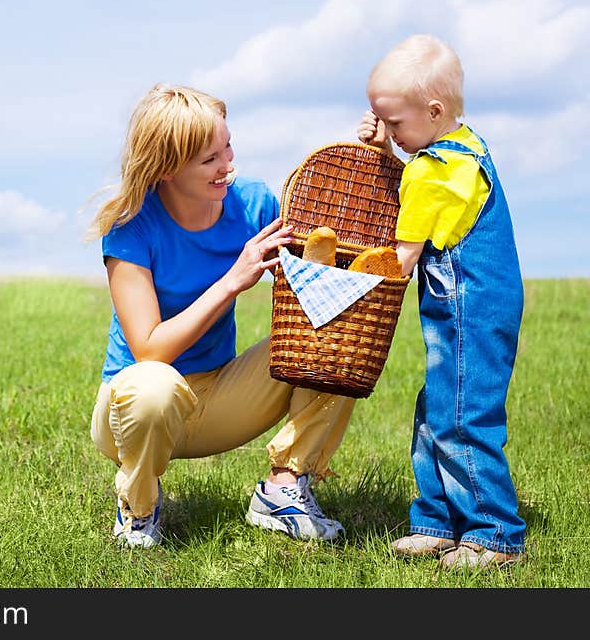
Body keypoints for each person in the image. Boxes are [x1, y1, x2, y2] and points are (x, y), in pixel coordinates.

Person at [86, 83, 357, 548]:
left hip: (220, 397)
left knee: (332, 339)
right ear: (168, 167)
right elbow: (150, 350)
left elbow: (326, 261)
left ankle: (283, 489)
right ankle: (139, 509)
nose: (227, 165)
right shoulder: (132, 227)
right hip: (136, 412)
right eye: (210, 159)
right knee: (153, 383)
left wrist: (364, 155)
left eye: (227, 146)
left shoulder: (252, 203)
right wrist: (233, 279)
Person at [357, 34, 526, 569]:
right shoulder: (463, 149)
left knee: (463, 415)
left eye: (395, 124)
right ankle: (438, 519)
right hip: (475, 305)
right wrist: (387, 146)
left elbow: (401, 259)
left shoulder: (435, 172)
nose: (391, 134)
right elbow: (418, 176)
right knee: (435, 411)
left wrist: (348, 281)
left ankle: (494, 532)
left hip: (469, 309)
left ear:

════

• _WHAT THE EXERCISE ASKS_: All of the entries above are to be written out exactly, with no pictures.

• _ANSWER TO THE PROBLEM_:
Body keypoints for each person in the image. Boxes are [x1, y1, x2, y2] and points are (x, y), in pixel coordinates.

Person at [86, 83, 357, 548]:
left hip: (220, 397)
left knee: (332, 339)
right ear: (168, 167)
right elbow: (150, 350)
left elbow: (326, 261)
left ankle: (283, 489)
right ankle: (139, 509)
nose: (227, 165)
right shoulder: (132, 227)
right hip: (136, 412)
right eye: (210, 159)
right knee: (153, 383)
left wrist: (364, 155)
left eye: (227, 146)
left shoulder: (252, 203)
right wrist: (233, 279)
Person at [357, 34, 526, 569]:
right shoulder: (463, 149)
left knee: (463, 415)
left eye: (395, 124)
right ankle: (438, 519)
right hip: (475, 305)
right wrist: (387, 146)
left elbow: (401, 259)
left shoulder: (435, 172)
nose: (391, 134)
right elbow: (418, 176)
right knee: (435, 411)
left wrist: (348, 281)
left ankle: (494, 532)
left hip: (469, 309)
left ear:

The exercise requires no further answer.